About Me
My career at Ithaca College began in 1980. From 1995 to 2002, and again in Fall 2006, I was department chair. Despite that, in 2007, the college named me the Charles A. Dana Professor of Humanities and Arts. I love teaching, and one day I hope to be as good a teacher as my wife Paula, who is an adjunct in the Department of Modern Languages and Literatures.
I've been an avid traveler ever since my time as an exchange student at the Colegio Humboldt in Puebla, Mexico, in 1966. Being a medievalist has given me the opportunity (or excuse) to live in Germany twice during sabbaticals, when I taught at the University of Maryland's Munich Campus (1988-89) and at the University of Dresden (1996-97), the latter courtesy of a Fulbright senior lectureship. My favorite places include the Basque country and Santiago de Compostela in Spain; Provence, Brittany, and Normandy in France; Dresden and Bavaria in Germany; Hadrian's Wall, Wales, and Yorkshire in Britain; the Dingle Peninsula and County Cork in Ireland; Groningen in the Netherlands; Sorrento and Pompeii in Italy; Cusco and Machu Picchu in Peru; L'Anse aux Meadows in Newfoundland; the American Southwest; and anywhere in Iceland.
In 2012, I resumed studying the piano after too many years away from it.

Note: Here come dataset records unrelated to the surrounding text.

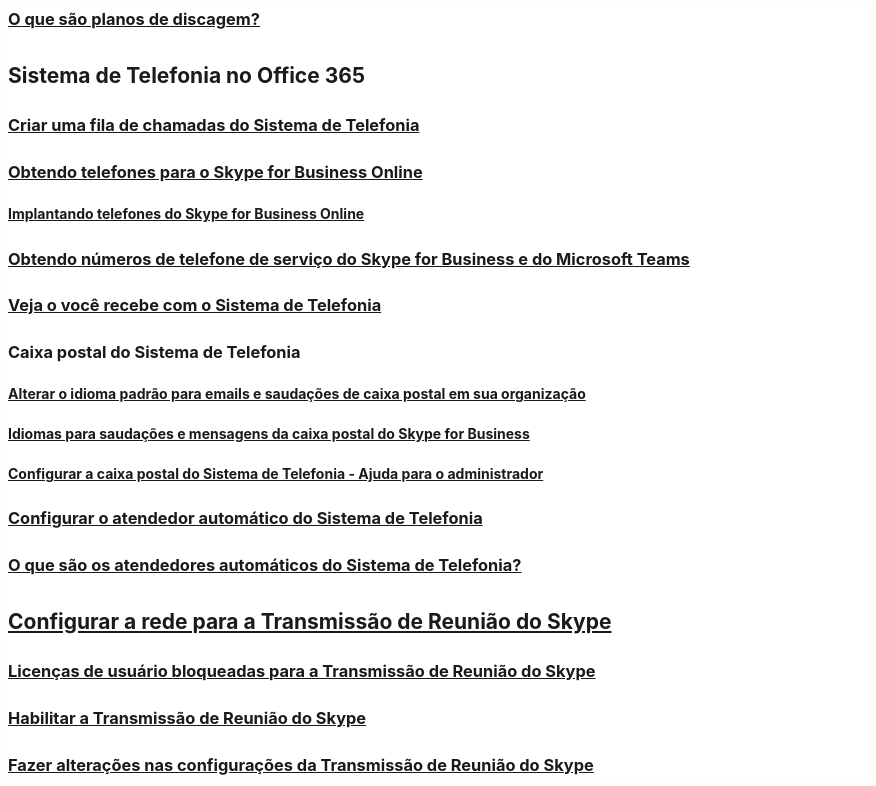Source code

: ### [O que são planos de discagem?](what-are-calling-plans-in-office-365/what-are-dial-plans.md)

## Sistema de Telefonia no Office 365
### [Criar uma fila de chamadas do Sistema de Telefonia](what-is-phone-system-in-office-365/create-a-phone-system-call-queue.md)
### [Obtendo telefones para o Skype for Business Online](what-is-phone-system-in-office-365/getting-phones-for-skype-for-business-online/getting-phones-for-skype-for-business-online.md)
#### [Implantando telefones do Skype for Business Online](what-is-phone-system-in-office-365/getting-phones-for-skype-for-business-online/deploying-skype-for-business-online-phones.md)
### [Obtendo números de telefone de serviço do Skype for Business e do Microsoft Teams](what-is-phone-system-in-office-365/getting-service-phone-numbers.md)
### [Veja o você recebe com o Sistema de Telefonia](what-is-phone-system-in-office-365/here-s-what-you-get-with-phone-system.md)
### Caixa postal do Sistema de Telefonia
#### [Alterar o idioma padrão para emails e saudações de caixa postal em sua organização](what-is-phone-system-in-office-365/phone-system-voicemail/change-the-default-language-for-greetings-and-emails.md)
#### [Idiomas para saudações e mensagens da caixa postal do Skype for Business](what-is-phone-system-in-office-365/phone-system-voicemail/languages-for-voicemail-greetings-and-messages.md)
#### [Configurar a caixa postal do Sistema de Telefonia - Ajuda para o administrador](what-is-phone-system-in-office-365/phone-system-voicemail/set-up-phone-system-voicemail.md)
### [Configurar o atendedor automático do Sistema de Telefonia](what-is-phone-system-in-office-365/set-up-a-phone-system-auto-attendant.md)
### [O que são os atendedores automáticos do Sistema de Telefonia?](what-is-phone-system-in-office-365/what-are-phone-system-auto-attendants.md)

## [Configurar a rede para a Transmissão de Reunião do Skype](set-up-your-network-for-skype-meeting-broadcast/set-up-your-network-for-skype-meeting-broadcast.md)
### [Licenças de usuário bloqueadas para a Transmissão de Reunião do Skype](set-up-your-network-for-skype-meeting-broadcast/blocked-user-licenses-for-skype-meeting-broadcast.md)
### [Habilitar a Transmissão de Reunião do Skype](set-up-your-network-for-skype-meeting-broadcast/enable-skype-meeting-broadcast.md)
### [Fazer alterações nas configurações da Transmissão de Reunião do Skype](set-up-your-network-for-skype-meeting-broadcast/make-changes-to-skype-meeting-broadcast-settings.md)
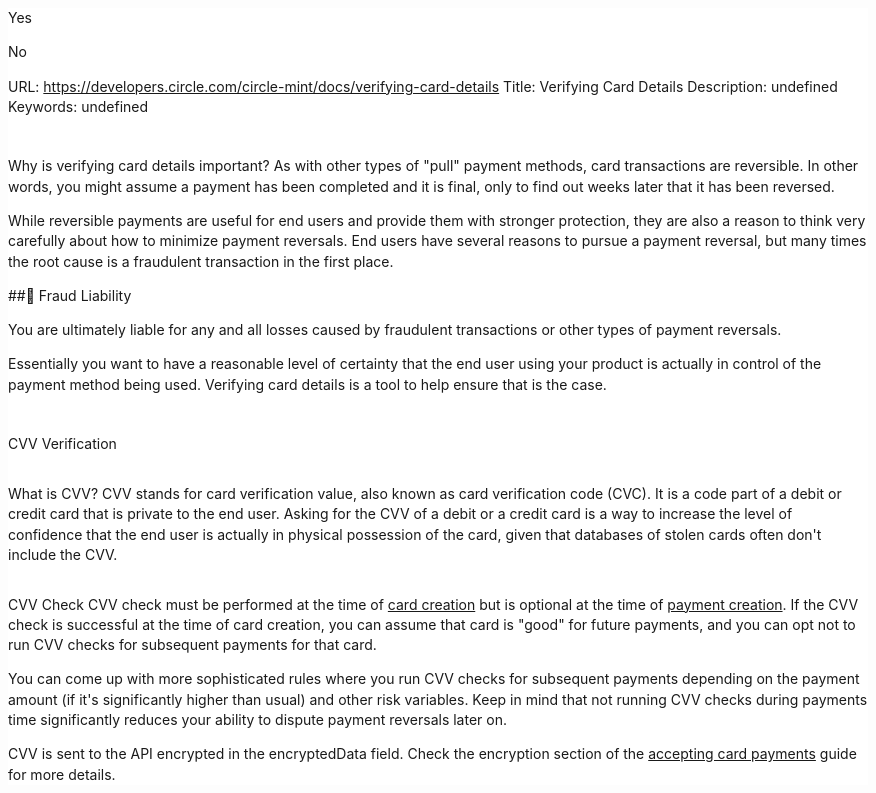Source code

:Yes

No

URL: https://developers.circle.com/circle-mint/docs/verifying-card-details
Title: Verifying Card Details
Description: undefined
Keywords: undefined

#
Why is verifying card details important?
[](#why-is-verifying-card-details-important)
As with other types of "pull" payment methods, card transactions are reversible. In other words, you might assume a payment has been completed and it is final, only to find out weeks later that it has been reversed.

While reversible payments are useful for end users and provide them with stronger protection, they are also a reason to think very carefully about how to minimize payment reversals. End users have several reasons to pursue a payment reversal, but many times the root cause is a fraudulent transaction in the first place.

##🚧
Fraud Liability

You are ultimately liable for any and all losses caused by fraudulent transactions or other types of payment reversals.

Essentially you want to have a reasonable level of certainty that the end user using your product is actually in control of the payment method being used. Verifying card details is a tool to help ensure that is the case.

#
CVV Verification
[](#cvv-verification)
##
What is CVV?
[](#what-is-cvv)
CVV stands for card verification value, also known as card verification code (CVC). It is a code part of a debit or credit card that is private to the end user. Asking for the CVV of a debit or a credit card is a way to increase the level of confidence that the end user is actually in physical possession of the card, given that databases of stolen cards often don't include the CVV.

##
CVV Check
[](#cvv-check)
CVV check must be performed at the time of [card creation](/circle-mint/reference/createcard) but is optional at the time of [payment creation](/circle-mint/reference/createpayment). If the CVV check is successful at the time of card creation, you can assume that card is "good" for future payments, and you can opt not to run CVV checks for subsequent payments for that card.

You can come up with more sophisticated rules where you run CVV checks for subsequent payments depending on the payment amount (if it's significantly higher than usual) and other risk variables. Keep in mind that not running CVV checks during payments time significantly reduces your ability to dispute payment reversals later on.

CVV is sent to the API encrypted in the encryptedData field. Check the encryption section of the [accepting card payments](/circle-mint/docs/accept-card-payments-online#section-encrypt-end-users-card-details) guide for more details.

In May 2010, my wife Paula and I visited western Ireland with Greg Bostwick and Julie Bonney. The day Greg (who took this photo) and I climbed Skellig Michael, a small, rocky island off the coast, was memorable for the sun, the cold wind, the early medieval "beehive" huts once used by the monks who lived out their penitential lives at the top, and the rough ride to and from the island in a small boat.